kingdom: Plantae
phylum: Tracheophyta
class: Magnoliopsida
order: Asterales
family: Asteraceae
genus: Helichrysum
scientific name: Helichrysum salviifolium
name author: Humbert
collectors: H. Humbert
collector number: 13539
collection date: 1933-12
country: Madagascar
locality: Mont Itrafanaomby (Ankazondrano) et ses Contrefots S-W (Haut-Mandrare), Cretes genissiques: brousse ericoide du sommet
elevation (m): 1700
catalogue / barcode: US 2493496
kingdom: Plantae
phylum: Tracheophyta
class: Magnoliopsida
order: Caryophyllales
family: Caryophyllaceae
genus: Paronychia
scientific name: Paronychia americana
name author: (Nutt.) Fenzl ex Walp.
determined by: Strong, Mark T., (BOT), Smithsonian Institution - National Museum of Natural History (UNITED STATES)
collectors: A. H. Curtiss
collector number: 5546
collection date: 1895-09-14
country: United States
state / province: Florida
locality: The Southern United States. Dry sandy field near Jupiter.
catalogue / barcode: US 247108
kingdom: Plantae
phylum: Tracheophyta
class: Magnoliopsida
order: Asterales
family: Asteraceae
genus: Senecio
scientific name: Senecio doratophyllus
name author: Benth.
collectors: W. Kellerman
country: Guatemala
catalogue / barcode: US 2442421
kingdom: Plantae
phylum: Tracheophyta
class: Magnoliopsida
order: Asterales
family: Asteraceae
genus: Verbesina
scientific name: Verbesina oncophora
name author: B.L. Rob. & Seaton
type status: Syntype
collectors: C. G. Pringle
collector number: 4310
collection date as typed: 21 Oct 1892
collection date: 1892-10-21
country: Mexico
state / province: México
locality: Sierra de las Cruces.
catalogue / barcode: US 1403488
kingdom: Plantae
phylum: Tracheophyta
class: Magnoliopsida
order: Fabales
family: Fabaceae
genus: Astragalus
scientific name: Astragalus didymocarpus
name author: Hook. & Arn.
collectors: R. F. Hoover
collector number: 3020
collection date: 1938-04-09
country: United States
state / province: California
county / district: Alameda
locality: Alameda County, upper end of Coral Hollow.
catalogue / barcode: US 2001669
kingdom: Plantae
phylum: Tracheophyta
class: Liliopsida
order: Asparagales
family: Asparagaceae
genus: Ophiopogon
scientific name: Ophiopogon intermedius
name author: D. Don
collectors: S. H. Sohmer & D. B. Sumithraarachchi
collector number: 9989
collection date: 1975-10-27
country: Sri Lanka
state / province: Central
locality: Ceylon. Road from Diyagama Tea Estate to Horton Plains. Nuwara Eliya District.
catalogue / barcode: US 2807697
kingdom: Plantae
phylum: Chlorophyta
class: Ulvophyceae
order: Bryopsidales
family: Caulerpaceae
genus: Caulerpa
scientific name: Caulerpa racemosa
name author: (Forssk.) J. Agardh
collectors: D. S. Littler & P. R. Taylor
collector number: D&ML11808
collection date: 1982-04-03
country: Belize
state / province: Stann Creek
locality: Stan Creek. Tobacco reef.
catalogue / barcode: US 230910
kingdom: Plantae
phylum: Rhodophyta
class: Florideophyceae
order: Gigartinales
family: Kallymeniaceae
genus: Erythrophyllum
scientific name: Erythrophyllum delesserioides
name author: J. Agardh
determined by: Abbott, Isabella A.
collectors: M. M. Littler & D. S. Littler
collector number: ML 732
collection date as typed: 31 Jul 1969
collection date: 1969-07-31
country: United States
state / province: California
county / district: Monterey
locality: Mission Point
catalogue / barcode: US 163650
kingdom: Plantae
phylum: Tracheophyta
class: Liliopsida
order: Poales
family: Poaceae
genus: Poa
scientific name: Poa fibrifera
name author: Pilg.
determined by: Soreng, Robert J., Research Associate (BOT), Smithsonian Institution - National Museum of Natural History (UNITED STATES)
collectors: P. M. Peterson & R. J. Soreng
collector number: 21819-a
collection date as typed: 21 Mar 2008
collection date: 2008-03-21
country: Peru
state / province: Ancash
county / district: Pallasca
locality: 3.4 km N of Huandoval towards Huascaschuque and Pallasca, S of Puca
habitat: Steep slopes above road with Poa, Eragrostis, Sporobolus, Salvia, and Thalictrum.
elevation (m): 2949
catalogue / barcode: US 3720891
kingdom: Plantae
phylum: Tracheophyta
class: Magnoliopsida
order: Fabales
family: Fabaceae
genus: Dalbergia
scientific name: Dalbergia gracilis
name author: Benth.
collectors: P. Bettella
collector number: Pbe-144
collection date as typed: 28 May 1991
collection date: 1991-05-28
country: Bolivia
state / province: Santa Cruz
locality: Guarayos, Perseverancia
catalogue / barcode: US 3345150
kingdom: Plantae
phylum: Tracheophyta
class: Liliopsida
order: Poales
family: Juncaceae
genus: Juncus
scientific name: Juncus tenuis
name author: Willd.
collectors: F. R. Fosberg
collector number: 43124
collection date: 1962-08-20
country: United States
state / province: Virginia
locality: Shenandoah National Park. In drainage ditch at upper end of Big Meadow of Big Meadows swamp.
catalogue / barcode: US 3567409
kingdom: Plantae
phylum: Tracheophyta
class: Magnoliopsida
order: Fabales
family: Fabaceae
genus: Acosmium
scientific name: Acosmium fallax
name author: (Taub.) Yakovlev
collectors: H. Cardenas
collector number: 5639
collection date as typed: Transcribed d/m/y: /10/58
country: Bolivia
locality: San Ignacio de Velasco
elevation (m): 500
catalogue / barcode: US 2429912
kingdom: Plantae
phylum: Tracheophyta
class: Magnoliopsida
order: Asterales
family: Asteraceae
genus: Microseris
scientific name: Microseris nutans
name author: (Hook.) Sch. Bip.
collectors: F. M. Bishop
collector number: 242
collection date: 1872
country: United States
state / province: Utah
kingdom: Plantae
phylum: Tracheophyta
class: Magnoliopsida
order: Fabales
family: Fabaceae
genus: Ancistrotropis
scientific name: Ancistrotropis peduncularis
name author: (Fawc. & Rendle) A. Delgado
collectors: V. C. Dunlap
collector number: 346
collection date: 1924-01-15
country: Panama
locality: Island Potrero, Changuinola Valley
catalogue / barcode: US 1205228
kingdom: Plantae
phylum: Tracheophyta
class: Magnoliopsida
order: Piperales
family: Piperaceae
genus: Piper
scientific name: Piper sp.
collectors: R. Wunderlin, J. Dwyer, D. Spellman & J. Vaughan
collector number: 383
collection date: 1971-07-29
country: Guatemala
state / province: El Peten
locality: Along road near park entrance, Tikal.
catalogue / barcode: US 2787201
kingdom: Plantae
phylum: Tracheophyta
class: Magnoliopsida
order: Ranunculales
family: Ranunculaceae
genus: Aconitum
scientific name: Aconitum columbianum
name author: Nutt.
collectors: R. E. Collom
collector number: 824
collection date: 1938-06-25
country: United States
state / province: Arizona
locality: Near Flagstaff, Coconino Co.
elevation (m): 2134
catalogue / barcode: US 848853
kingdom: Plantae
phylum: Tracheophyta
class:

━━━━━━━━━━━━━━━━

* [WHAT YOU WILL DO]: Output every line of the items above as a JSON list of strings, one string per line, leaving out any blank lines.

* [SOLUTION BELOW]:
[
  "kingdom: Plantae",
  "phylum: Tracheophyta",
  "class: Magnoliopsida",
  "order: Asterales",
  "family: Asteraceae",
  "genus: Helichrysum",
  "scientific name: Helichrysum salviifolium",
  "name author: Humbert",
  "collectors: H. Humbert",
  "collector number: 13539",
  "collection date: 1933-12",
  "country: Madagascar",
  "locality: Mont Itrafanaomby (Ankazondrano) et ses Contrefots S-W (Haut-Mandrare), Cretes genissiques: brousse ericoide du sommet",
  "elevation (m): 1700",
  "catalogue / barcode: US 2493496",
  "kingdom: Plantae",
  "phylum: Tracheophyta",
  "class: Magnoliopsida",
  "order: Caryophyllales",
  "family: Caryophyllaceae",
  "genus: Paronychia",
  "scientific name: Paronychia americana",
  "name author: (Nutt.) Fenzl ex Walp.",
  "determined by: Strong, Mark T., (BOT), Smithsonian Institution - National Museum of Natural History (UNITED STATES)",
  "collectors: A. H. Curtiss",
  "collector number: 5546",
  "collection date: 1895-09-14",
  "country: United States",
  "state / province: Florida",
  "locality: The Southern United States. Dry sandy field near Jupiter.",
  "catalogue / barcode: US 247108",
  "kingdom: Plantae",
  "phylum: Tracheophyta",
  "class: Magnoliopsida",
  "order: Asterales",
  "family: Asteraceae",
  "genus: Senecio",
  "scientific name: Senecio doratophyllus",
  "name author: Benth.",
  "collectors: W. Kellerman",
  "country: Guatemala",
  "catalogue / barcode: US 2442421",
  "kingdom: Plantae",
  "phylum: Tracheophyta",
  "class: Magnoliopsida",
  "order: Asterales",
  "family: Asteraceae",
  "genus: Verbesina",
  "scientific name: Verbesina oncophora",
  "name author: B.L. Rob. & Seaton",
  "type status: Syntype",
  "collectors: C. G. Pringle",
  "collector number: 4310",
  "collection date as typed: 21 Oct 1892",
  "collection date: 1892-10-21",
  "country: Mexico",
  "state / province: México",
  "locality: Sierra de las Cruces.",
  "catalogue / barcode: US 1403488",
  "kingdom: Plantae",
  "phylum: Tracheophyta",
  "class: Magnoliopsida",
  "order: Fabales",
  "family: Fabaceae",
  "genus: Astragalus",
  "scientific name: Astragalus didymocarpus",
  "name author: Hook. & Arn.",
  "collectors: R. F. Hoover",
  "collector number: 3020",
  "collection date: 1938-04-09",
  "country: United States",
  "state / province: California",
  "county / district: Alameda",
  "locality: Alameda County, upper end of Coral Hollow.",
  "catalogue / barcode: US 2001669",
  "kingdom: Plantae",
  "phylum: Tracheophyta",
  "class: Liliopsida",
  "order: Asparagales",
  "family: Asparagaceae",
  "genus: Ophiopogon",
  "scientific name: Ophiopogon intermedius",
  "name author: D. Don",
  "collectors: S. H. Sohmer & D. B. Sumithraarachchi",
  "collector number: 9989",
  "collection date: 1975-10-27",
  "country: Sri Lanka",
  "state / province: Central",
  "locality: Ceylon. Road from Diyagama Tea Estate to Horton Plains. Nuwara Eliya District.",
  "catalogue / barcode: US 2807697",
  "kingdom: Plantae",
  "phylum: Chlorophyta",
  "class: Ulvophyceae",
  "order: Bryopsidales",
  "family: Caulerpaceae",
  "genus: Caulerpa",
  "scientific name: Caulerpa racemosa",
  "name author: (Forssk.) J. Agardh",
  "collectors: D. S. Littler & P. R. Taylor",
  "collector number: D&ML11808",
  "collection date: 1982-04-03",
  "country: Belize",
  "state / province: Stann Creek",
  "locality: Stan Creek. Tobacco reef.",
  "catalogue / barcode: US 230910",
  "kingdom: Plantae",
  "phylum: Rhodophyta",
  "class: Florideophyceae",
  "order: Gigartinales",
  "family: Kallymeniaceae",
  "genus: Erythrophyllum",
  "scientific name: Erythrophyllum delesserioides",
  "name author: J. Agardh",
  "determined by: Abbott, Isabella A.",
  "collectors: M. M. Littler & D. S. Littler",
  "collector number: ML 732",
  "collection date as typed: 31 Jul 1969",
  "collection date: 1969-07-31",
  "country: United States",
  "state / province: California",
  "county / district: Monterey",
  "locality: Mission Point",
  "catalogue / barcode: US 163650",
  "kingdom: Plantae",
  "phylum: Tracheophyta",
  "class: Liliopsida",
  "order: Poales",
  "family: Poaceae",
  "genus: Poa",
  "scientific name: Poa fibrifera",
  "name author: Pilg.",
  "determined by: Soreng, Robert J., Research Associate (BOT), Smithsonian Institution - National Museum of Natural History (UNITED STATES)",
  "collectors: P. M. Peterson & R. J. Soreng",
  "collector number: 21819-a",
  "collection date as typed: 21 Mar 2008",
  "collection date: 2008-03-21",
  "country: Peru",
  "state / province: Ancash",
  "county / district: Pallasca",
  "locality: 3.4 km N of Huandoval towards Huascaschuque and Pallasca, S of Puca",
  "habitat: Steep slopes above road with Poa, Eragrostis, Sporobolus, Salvia, and Thalictrum.",
  "elevation (m): 2949",
  "catalogue / barcode: US 3720891",
  "kingdom: Plantae",
  "phylum: Tracheophyta",
  "class: Magnoliopsida",
  "order: Fabales",
  "family: Fabaceae",
  "genus: Dalbergia",
  "scientific name: Dalbergia gracilis",
  "name author: Benth.",
  "collectors: P. Bettella",
  "collector number: Pbe-144",
  "collection date as typed: 28 May 1991",
  "collection date: 1991-05-28",
  "country: Bolivia",
  "state / province: Santa Cruz",
  "locality: Guarayos, Perseverancia",
  "catalogue / barcode: US 3345150",
  "kingdom: Plantae",
  "phylum: Tracheophyta",
  "class: Liliopsida",
  "order: Poales",
  "family: Juncaceae",
  "genus: Juncus",
  "scientific name: Juncus tenuis",
  "name author: Willd.",
  "collectors: F. R. Fosberg",
  "collector number: 43124",
  "collection date: 1962-08-20",
  "country: United States",
  "state / province: Virginia",
  "locality: Shenandoah National Park. In drainage ditch at upper end of Big Meadow of Big Meadows swamp.",
  "catalogue / barcode: US 3567409",
  "kingdom: Plantae",
  "phylum: Tracheophyta",
  "class: Magnoliopsida",
  "order: Fabales",
  "family: Fabaceae",
  "genus: Acosmium",
  "scientific name: Acosmium fallax",
  "name author: (Taub.) Yakovlev",
  "collectors: H. Cardenas",
  "collector number: 5639",
  "collection date as typed: Transcribed d/m/y: /10/58",
  "country: Bolivia",
  "locality: San Ignacio de Velasco",
  "elevation (m): 500",
  "catalogue / barcode: US 2429912",
  "kingdom: Plantae",
  "phylum: Tracheophyta",
  "class: Magnoliopsida",
  "order: Asterales",
  "family: Asteraceae",
  "genus: Microseris",
  "scientific name: Microseris nutans",
  "name author: (Hook.) Sch. Bip.",
  "collectors: F. M. Bishop",
  "collector number: 242",
  "collection date: 1872",
  "country: United States",
  "state / province: Utah",
  "kingdom: Plantae",
  "phylum: Tracheophyta",
  "class: Magnoliopsida",
  "order: Fabales",
  "family: Fabaceae",
  "genus: Ancistrotropis",
  "scientific name: Ancistrotropis peduncularis",
  "name author: (Fawc. & Rendle) A. Delgado",
  "collectors: V. C. Dunlap",
  "collector number: 346",
  "collection date: 1924-01-15",
  "country: Panama",
  "locality: Island Potrero, Changuinola Valley",
  "catalogue / barcode: US 1205228",
  "kingdom: Plantae",
  "phylum: Tracheophyta",
  "class: Magnoliopsida",
  "order: Piperales",
  "family: Piperaceae",
  "genus: Piper",
  "scientific name: Piper sp.",
  "collectors: R. Wunderlin, J. Dwyer, D. Spellman & J. Vaughan",
  "collector number: 383",
  "collection date: 1971-07-29",
  "country: Guatemala",
  "state / province: El Peten",
  "locality: Along road near park entrance, Tikal.",
  "catalogue / barcode: US 2787201",
  "kingdom: Plantae",
  "phylum: Tracheophyta",
  "class: Magnoliopsida",
  "order: Ranunculales",
  "family: Ranunculaceae",
  "genus: Aconitum",
  "scientific name: Aconitum columbianum",
  "name author: Nutt.",
  "collectors: R. E. Collom",
  "collector number: 824",
  "collection date: 1938-06-25",
  "country: United States",
  "state / province: Arizona",
  "locality: Near Flagstaff, Coconino Co.",
  "elevation (m): 2134",
  "catalogue / barcode: US 848853",
  "kingdom: Plantae",
  "phylum: Tracheophyta",
  "class:"
]